In Zimbabwe, a blockchain startup is taking the bull by the hornJanuary 31, 2022 | By Sophie Hares
If Elvis has left the building, Max Makuvise will be the first to know.
Makuvise is a Zimbabwean accountant turned cattle farmer who runs a vast ranch where elephants and giraffes coexist with 8,000 head of cattle, and owns a large stud operation nearby. He’s also the co-founder of E-Livestock Global, a startup that uses blockchain technology to help farmers large and small track the health and location of their cattle. He also hopes to use the startup to jump-start beef exports from the southern African country.
Zimbabwe was once a major exporter of beef to the lucrative European market, with sales in most beef-producing provinces accounting for 80% of their income. But the country’s cattle industry has been hit hard in recent years by disease, drought and economic sanctions.
Makuvise commissioned Elvis, a mini wire-cage bull, to serve as a model to teach his fellow cattle farmers how to attach ultra-high-frequency ear tags, which are scanned every time the animals are dipped (a process that prevents parasites), vaccinated or sold.
The information is recorded on the blockchain-based solution Mastercard Provenance, which ensures products can be traced from their origin all the way to a restaurant. This platform is already being used for foods ranging from Australian avocados to shrimp from Baja California, and can be for any trackable assets, from freight to pharmaceuticals to luxury goods.

Extracted records »
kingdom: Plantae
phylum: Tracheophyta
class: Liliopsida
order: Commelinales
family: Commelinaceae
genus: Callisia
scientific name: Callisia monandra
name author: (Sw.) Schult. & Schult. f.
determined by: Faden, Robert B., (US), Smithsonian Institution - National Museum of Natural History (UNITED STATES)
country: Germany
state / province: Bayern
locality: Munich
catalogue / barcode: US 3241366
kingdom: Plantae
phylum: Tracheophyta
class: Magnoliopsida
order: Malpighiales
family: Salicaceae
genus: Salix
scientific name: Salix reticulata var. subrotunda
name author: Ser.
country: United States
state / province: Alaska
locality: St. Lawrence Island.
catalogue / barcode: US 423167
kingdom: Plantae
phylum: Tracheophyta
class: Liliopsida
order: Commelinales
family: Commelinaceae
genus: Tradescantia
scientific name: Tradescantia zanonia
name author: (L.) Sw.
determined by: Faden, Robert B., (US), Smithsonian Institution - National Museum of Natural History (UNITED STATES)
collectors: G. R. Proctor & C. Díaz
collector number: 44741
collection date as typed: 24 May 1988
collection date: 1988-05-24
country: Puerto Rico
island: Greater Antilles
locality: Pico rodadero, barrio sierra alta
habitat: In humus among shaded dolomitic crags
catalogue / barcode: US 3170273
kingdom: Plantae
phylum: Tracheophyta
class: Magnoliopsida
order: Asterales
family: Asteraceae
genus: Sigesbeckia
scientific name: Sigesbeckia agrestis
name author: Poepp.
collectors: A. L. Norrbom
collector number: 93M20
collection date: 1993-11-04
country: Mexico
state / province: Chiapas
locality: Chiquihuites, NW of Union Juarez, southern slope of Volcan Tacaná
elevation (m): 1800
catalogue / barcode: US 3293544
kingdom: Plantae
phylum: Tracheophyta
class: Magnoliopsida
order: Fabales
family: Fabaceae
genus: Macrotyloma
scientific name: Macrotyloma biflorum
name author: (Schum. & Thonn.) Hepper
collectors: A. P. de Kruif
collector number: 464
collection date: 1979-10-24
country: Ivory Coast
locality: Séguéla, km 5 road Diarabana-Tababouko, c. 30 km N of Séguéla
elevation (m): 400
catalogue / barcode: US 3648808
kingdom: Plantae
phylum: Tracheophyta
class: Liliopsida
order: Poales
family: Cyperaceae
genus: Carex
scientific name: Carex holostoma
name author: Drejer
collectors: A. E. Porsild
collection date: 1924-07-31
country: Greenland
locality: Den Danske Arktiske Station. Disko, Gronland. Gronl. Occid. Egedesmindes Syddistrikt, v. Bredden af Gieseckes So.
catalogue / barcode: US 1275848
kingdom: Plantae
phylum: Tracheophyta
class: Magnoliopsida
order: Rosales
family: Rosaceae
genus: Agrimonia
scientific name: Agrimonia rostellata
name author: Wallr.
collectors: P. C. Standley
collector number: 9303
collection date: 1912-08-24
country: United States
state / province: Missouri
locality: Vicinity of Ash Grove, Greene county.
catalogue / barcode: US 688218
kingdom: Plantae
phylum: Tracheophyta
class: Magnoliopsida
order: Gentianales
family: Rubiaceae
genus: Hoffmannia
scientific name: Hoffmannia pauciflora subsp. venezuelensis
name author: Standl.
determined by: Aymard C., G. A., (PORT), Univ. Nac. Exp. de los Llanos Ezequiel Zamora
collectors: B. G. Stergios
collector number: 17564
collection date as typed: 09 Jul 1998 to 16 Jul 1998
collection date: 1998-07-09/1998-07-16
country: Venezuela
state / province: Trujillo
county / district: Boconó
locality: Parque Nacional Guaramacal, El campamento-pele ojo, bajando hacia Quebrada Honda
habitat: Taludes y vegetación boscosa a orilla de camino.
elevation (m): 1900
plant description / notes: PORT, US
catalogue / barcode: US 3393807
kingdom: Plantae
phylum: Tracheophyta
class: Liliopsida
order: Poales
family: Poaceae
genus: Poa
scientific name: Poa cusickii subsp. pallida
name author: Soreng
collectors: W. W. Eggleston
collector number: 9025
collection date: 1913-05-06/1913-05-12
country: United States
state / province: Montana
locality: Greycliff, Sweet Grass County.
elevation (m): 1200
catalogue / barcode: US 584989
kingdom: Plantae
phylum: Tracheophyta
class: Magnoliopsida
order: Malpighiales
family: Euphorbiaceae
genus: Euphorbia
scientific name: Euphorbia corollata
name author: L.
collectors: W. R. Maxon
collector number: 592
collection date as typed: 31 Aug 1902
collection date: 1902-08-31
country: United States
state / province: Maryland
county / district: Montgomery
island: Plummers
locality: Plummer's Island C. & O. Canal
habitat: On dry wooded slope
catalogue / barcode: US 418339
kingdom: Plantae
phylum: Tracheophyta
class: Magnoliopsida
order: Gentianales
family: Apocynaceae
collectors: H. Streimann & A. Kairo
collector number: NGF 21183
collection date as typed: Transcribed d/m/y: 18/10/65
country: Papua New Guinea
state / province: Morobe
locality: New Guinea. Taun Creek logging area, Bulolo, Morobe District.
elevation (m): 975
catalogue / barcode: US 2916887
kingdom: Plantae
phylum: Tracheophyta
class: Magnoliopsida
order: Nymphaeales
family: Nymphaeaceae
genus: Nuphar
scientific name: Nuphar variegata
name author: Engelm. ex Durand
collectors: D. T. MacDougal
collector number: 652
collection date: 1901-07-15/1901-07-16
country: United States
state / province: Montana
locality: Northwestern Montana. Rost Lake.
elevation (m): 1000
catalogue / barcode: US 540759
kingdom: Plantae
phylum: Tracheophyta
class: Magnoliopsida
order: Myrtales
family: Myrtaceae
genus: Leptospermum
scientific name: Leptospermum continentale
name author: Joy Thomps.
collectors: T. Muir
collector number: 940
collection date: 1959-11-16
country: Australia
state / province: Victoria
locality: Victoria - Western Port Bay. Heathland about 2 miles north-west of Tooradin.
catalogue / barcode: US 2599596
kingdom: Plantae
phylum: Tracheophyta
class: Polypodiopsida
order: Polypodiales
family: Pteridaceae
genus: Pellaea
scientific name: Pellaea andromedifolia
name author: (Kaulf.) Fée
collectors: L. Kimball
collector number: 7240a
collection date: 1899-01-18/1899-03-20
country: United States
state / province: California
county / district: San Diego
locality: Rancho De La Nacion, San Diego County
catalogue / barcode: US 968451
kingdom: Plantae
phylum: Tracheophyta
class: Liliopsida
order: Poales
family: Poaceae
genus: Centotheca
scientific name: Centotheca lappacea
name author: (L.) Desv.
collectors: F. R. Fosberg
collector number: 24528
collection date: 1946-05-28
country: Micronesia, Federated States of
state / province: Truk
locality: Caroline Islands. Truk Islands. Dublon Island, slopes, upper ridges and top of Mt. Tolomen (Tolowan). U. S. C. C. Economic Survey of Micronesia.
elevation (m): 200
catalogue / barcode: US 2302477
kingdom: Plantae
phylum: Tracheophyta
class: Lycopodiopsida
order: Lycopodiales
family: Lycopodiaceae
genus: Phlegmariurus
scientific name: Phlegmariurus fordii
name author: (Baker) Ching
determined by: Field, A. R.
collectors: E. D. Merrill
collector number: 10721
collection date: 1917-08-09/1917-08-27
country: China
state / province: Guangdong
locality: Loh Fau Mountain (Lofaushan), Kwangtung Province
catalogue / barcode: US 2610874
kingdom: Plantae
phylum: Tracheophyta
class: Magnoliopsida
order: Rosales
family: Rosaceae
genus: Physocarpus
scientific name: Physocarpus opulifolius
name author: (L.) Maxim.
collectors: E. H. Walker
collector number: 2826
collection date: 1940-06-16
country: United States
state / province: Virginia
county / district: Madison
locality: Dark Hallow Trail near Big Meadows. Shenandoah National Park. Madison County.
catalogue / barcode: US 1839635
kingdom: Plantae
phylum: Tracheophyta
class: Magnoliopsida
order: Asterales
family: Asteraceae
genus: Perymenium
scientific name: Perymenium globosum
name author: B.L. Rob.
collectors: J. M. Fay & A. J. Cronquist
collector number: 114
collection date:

Exercise requirements »
1 - Reproduce the part of the Zimbabwe cattle-tracking article that starts with "Makuvise commissioned Elvis, a" and goes on through "vaccinated or sold.", copying it exactly.
2 - Carry on the article about the Zimbabwean blockchain cattle startup from the point where it stops.

Answers »
1 -
Makuvise commissioned Elvis, a mini wire-cage bull, to serve as a model to teach his fellow cattle farmers how to attach ultra-high-frequency ear tags, which are scanned every time the animals are dipped (a process that prevents parasites), vaccinated or sold.

2 -
Ensuring this so-called traceability for Zimbabwean cattle is crucial for commercial farmers because it could reinvigorate beef exports to Europe and the Middle East and provide a much-needed boost to Zimbabwe’s economy. It would also give small-scale farmers — who own up to 90% of Zimbabwe’s cattle — a chance to grow in the export market.
“Someone in an upmarket restaurant in the U.K. would love to be able to scan a barcode on a piece of steak, trace it back to a small-scale farmer and say they’re helping this guy,” Makuvise says. The blockchain not only provides importers with the insights they need into the health of the animal, but it allows smallholder farmers with only a few heads of cattle the ability to use them as collateral for bank loans.
Registering cattle on blockchain’s immutable ledger makes it much easier for banks to accept cows as collateral, Makuvise explains. Using E-Livestock technology, lenders can track the location of cattle and ensure that owners cannot sell them until their loans are repaid.
In sub-Saharan African, where two-thirds of people do not have a traditional bank account, blockchain — the distributed database technology that powers most cryptocurrencies — is a way to bring rural communities into the financial fold and improve lives and livelihoods across the world’s fastest-growing continent.
“If a farmer can use his animal,” Makuvise says, “we’re now going to find ourselves in a situation where he can now start living a life and be economically empowered by having those tags.”
Makuvise and Chris Light, a former high school friend and blockchain expert who now lives in the Washington, D.C., area, started E-Livestock in 2020 after realizing they could solve the issue of traceability by storing cattle data on the tamper-proof blockchain.
“Blockchain is proving to be a transformative technology, but the opportunities it creates should be accessible to all,” says Mark Elliott, Mastercard’s division president for Sub-Saharan Africa. “In this case, it can boost confidence in products and reduce risk for buyers while expanding the realm of possibility for farmers currently outside the global supply chain.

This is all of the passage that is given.